Saya pernah punya dua kawan masa kecil yang bunuh diri, RP dan SK. Yang pertama berhasil, satunya tidak. Yang sukses mati membuat saya merasa tragis dalam waktu cukup lama. Semacam perasaan bersalah besar sebagai kawan, yang jadi hantu paling mengerikan bagi kesadaran saya, dibarengi rasa sedih tiap melihat dampak psikis di tengah keluarganya. Yang gagal mati bikin cemas; bikin berjaga-jaga jangan sampai dia jatuh ke lubang yang sama.
Saya harap Anda yang kini mau buruan mati berpikir ulang berkali-kali. Bikin "legal opinion" dulu sebelum bunuh diri, yang tahan kritik, terutama kritik dari pikiran Anda sendiri. Saya tentu saja tak berwenang melimpahi ayat-ayat suci ke dalam proses itu. Anda sendiri yang tanggung jawab. Paling saya cuma bisa bilang klise ala dai poligami: Carilah mati yang bermartabat, hidup yang juga bermartabat. Betul, tidak? Betul, tidak?
Martabat itu konon sederhana saja. Sekadar punya satu dalih, satu saja, untuk menemukan dan melanjutkan harapan baru.

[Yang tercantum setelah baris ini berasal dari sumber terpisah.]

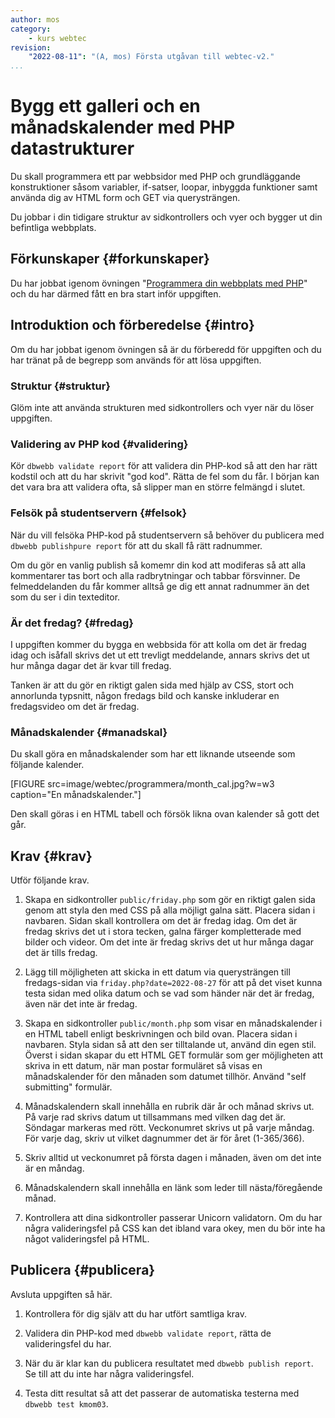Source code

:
 ```yaml
---
author: mos
category:
    - kurs webtec
revision:
    "2022-08-11": "(A, mos) Första utgåvan till webtec-v2."
...
```

Bygg ett galleri och en månadskalender med PHP datastrukturer
===================================

Du skall programmera ett par webbsidor med PHP och grundläggande konstruktioner såsom variabler, if-satser, loopar, inbyggda funktioner samt använda dig av HTML form och GET via querysträngen.

Du jobbar i din tidigare struktur av sidkontrollers och vyer och bygger ut din befintliga webbplats.

<!--more-->



Förkunskaper {#forkunskaper}
-----------------------

Du har jobbat igenom övningen "[Programmera din webbplats med PHP](kunskap/programmera-din-webbplats-med-php)" och du har därmed fått en bra start inför uppgiften.



<!--
Genomgång {#genom}
------------------------

Här är en video som "pratar" dig igenom uppgiftens upplägg och visar hur du kommer igång.

[YOUTUBE src="gKzwQTG9eCI" width=700 caption="Kurs mvc kmom03 tisdagsgenomgång, del 3/3 uppgiften (Zoom med Mikael)."]
-->



Introduktion och förberedelse {#intro}
-----------------------

Om du har jobbat igenom övningen så är du förberedd för uppgiften och du har tränat på de begrepp som används för att lösa uppgiften.



### Struktur {#struktur}

Glöm inte att använda strukturen med sidkontrollers och vyer när du löser uppgiften.



### Validering av PHP kod {#validering}

Kör `dbwebb validate report` för att validera din PHP-kod så att den har rätt kodstil och att du har skrivit "god kod". Rätta de fel som du får. I början kan det vara bra att validera ofta, så slipper man en större felmängd i slutet.



### Felsök på studentservern {#felsok}

När du vill felsöka PHP-kod på studentservern så behöver du publicera med `dbwebb publishpure report` för att du skall få rätt radnummer.

Om du gör en vanlig publish så komemr din kod att modiferas så att alla kommentarer tas bort och alla radbrytningar och tabbar försvinner. De felmeddelanden du får kommer alltså ge dig ett annat radnummer än det som du ser i din texteditor.



### Är det fredag? {#fredag}

I uppgiften kommer du bygga en webbsida för att kolla om det är fredag idag och isåfall skrivs det ut ett trevligt meddelande, annars skrivs det ut hur många dagar det är kvar till fredag. 

Tanken är att du gör en riktigt galen sida med hjälp av CSS, stort och annorlunda typsnitt, någon fredags bild och kanske inkluderar en fredagsvideo om det är fredag.



### Månadskalender {#manadskal}

Du skall göra en månadskalender som har ett liknande utseende som följande kalender.

[FIGURE src=image/webtec/programmera/month_cal.jpg?w=w3 caption="En månadskalender."]

Den skall göras i en HTML tabell och försök likna ovan kalender så gott det går. 



Krav {#krav}
-----------------------

Utför följande krav.

1. Skapa en sidkontroller `public/friday.php` som gör en riktigt galen sida genom att styla den med CSS på alla möjligt galna sätt. Placera sidan i navbaren. Sidan skall kontrollera om det är fredag idag. Om det är fredag skrivs det ut i stora tecken, galna färger kompletterade med bilder och videor. Om det inte är fredag skrivs det ut hur många dagar det är tills fredag.

1. Lägg till möjligheten att skicka in ett datum via querysträngen till fredags-sidan via `friday.php?date=2022-08-27` för att på det viset kunna testa sidan med olika datum och se vad som händer när det är fredag, även när det inte är fredag.

1. Skapa en sidkontroller `public/month.php` som visar en månadskalender i en HTML tabell enligt beskrivningen och bild ovan. Placera sidan i navbaren. Styla sidan så att den ser tilltalande ut, använd din egen stil. Överst i sidan skapar du ett HTML GET formulär som ger möjligheten att skriva in ett datum, när man postar formuläret så visas en månadskalender för den månaden som datumet tillhör. Använd "self submitting" formulär.

1. Månadskalendern skall innehålla en rubrik där år och månad skrivs ut. På varje rad skrivs datum ut tillsammans med vilken dag det är. Söndagar markeras med rött. Veckonumret skrivs ut på varje måndag. För varje dag, skriv ut vilket dagnummer det är för året (1-365/366).

1. Skriv alltid ut veckonumret på första dagen i månaden, även om det inte är en måndag.

1. Månadskalendern skall innehålla en länk som leder till nästa/föregående månad.

1. Kontrollera att dina sidkontroller passerar Unicorn validatorn. Om du har några valideringsfel på CSS kan det ibland vara okey, men du bör inte ha något valideringsfel på HTML.


<!--
Extrauppgift {#extra}
-----------------------

Gör följande extrauppgifter om du har tid, lust och energi.

1. Skriv allt
-->



Publicera {#publicera}
-----------------------

Avsluta uppgiften så här.

1. Kontrollera för dig själv att du har utfört samtliga krav.

1. Validera din PHP-kod med `dbwebb validate report`, rätta de valideringsfel du har.

1. När du är klar kan du publicera resultatet med `dbwebb publish report`. Se till att du inte har några valideringsfel.

1. Testa ditt resultat så att det passerar de automatiska testerna med `dbwebb test kmom03`.
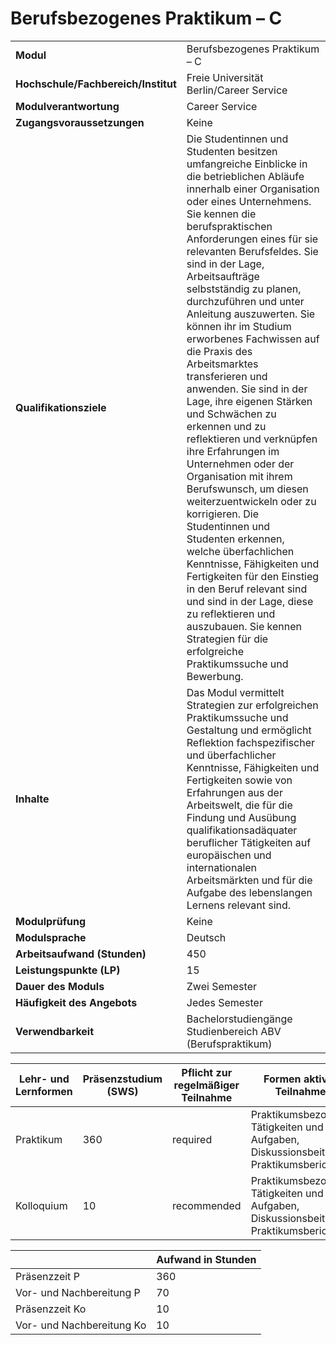 # Berufsbezogenes Praktikum – C
|                                    |   |
|------------------------------------|---|
|**Modul**                           | Berufsbezogenes Praktikum – C |
|**Hochschule/Fachbereich/Institut** | Freie Universität Berlin/Career Service |
|**Modulverantwortung**              | Career Service |
|**Zugangsvoraussetzungen**          | Keine |
|**Qualifikationsziele**             | Die Studentinnen und Studenten besitzen umfangreiche Einblicke in die betrieblichen Abläufe innerhalb einer Organisation oder eines Unternehmens. Sie kennen die berufspraktischen Anforderungen eines für sie relevanten Berufsfeldes. Sie sind in der Lage, Arbeitsaufträge selbstständig zu planen, durchzuführen und unter Anleitung auszuwerten. Sie können ihr im Studium erworbenes Fachwissen auf die Praxis des Arbeitsmarktes transferieren und anwenden. Sie sind in der Lage, ihre eigenen Stärken und Schwächen zu erkennen und zu reflektieren und verknüpfen ihre Erfahrungen im Unternehmen oder der Organisation mit ihrem Berufswunsch, um diesen weiterzuentwickeln oder zu korrigieren. Die Studentinnen und Studenten erkennen, welche überfachlichen Kenntnisse, Fähigkeiten und Fertigkeiten für den Einstieg in den Beruf relevant sind und sind in der Lage, diese zu reflektieren und auszubauen. Sie kennen Strategien für die erfolgreiche Praktikumssuche und Bewerbung. |
|**Inhalte**                         | Das Modul vermittelt Strategien zur erfolgreichen Praktikumssuche und Gestaltung und ermöglicht Reflektion fachspezifischer und überfachlicher Kenntnisse, Fähigkeiten und Fertigkeiten sowie von Erfahrungen aus der Arbeitswelt, die für die Findung und Ausübung qualifikationsadäquater beruflicher Tätigkeiten auf europäischen und internationalen Arbeitsmärkten und für die Aufgabe des lebenslangen Lernens relevant sind. |
|**Modulprüfung**                    | Keine |
|**Modulsprache**                    | Deutsch |
|**Arbeitsaufwand (Stunden)**        | 450 |
|**Leistungspunkte (LP)**            | 15 |
|**Dauer des Moduls**                | Zwei Semester |
|**Häufigkeit des Angebots**         | Jedes Semester |
|**Verwendbarkeit**                  | Bachelorstudiengänge Studienbereich ABV (Berufspraktikum) |

| Lehr- und Lernformen | Präsenzstudium <br> (SWS) | Pflicht zur regelmäßiger Teilnahme | Formen aktiver Teilnahme |
| ---------------------|---------------------------|------------------------------------|------------------------- |
| Praktikum            | 360                       | required                           | Praktikumsbezogene Tätigkeiten und Aufgaben, Diskussionsbeiträge, Praktikumsbericht |
| Kolloquium           | 10                        | recommended                        | Praktikumsbezogene Tätigkeiten und Aufgaben, Diskussionsbeiträge, Praktikumsbericht |

|   | Aufwand in Stunden |
| - |--------------------|
| Präsenzzeit P                            | 360   |
| Vor- und Nachbereitung P                 | 70    |
| Präsenzzeit Ko                           | 10    |
| Vor- und Nachbereitung Ko                | 10    |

Hingga satu saat kalau Anda siap menarik picu dengan jempol, pucuk pistol di pangkal lidah, Anda bisa bilang kepada Malaikat Maut yang nongkrong siap mencoret nama Anda dari notesnya sambil pilin-pilin janggut di sebelah Anda, “Oom, Oom Malaikat, lain kali saja datang lagi, ya. Maaf, saya sudah bertemu alasan.”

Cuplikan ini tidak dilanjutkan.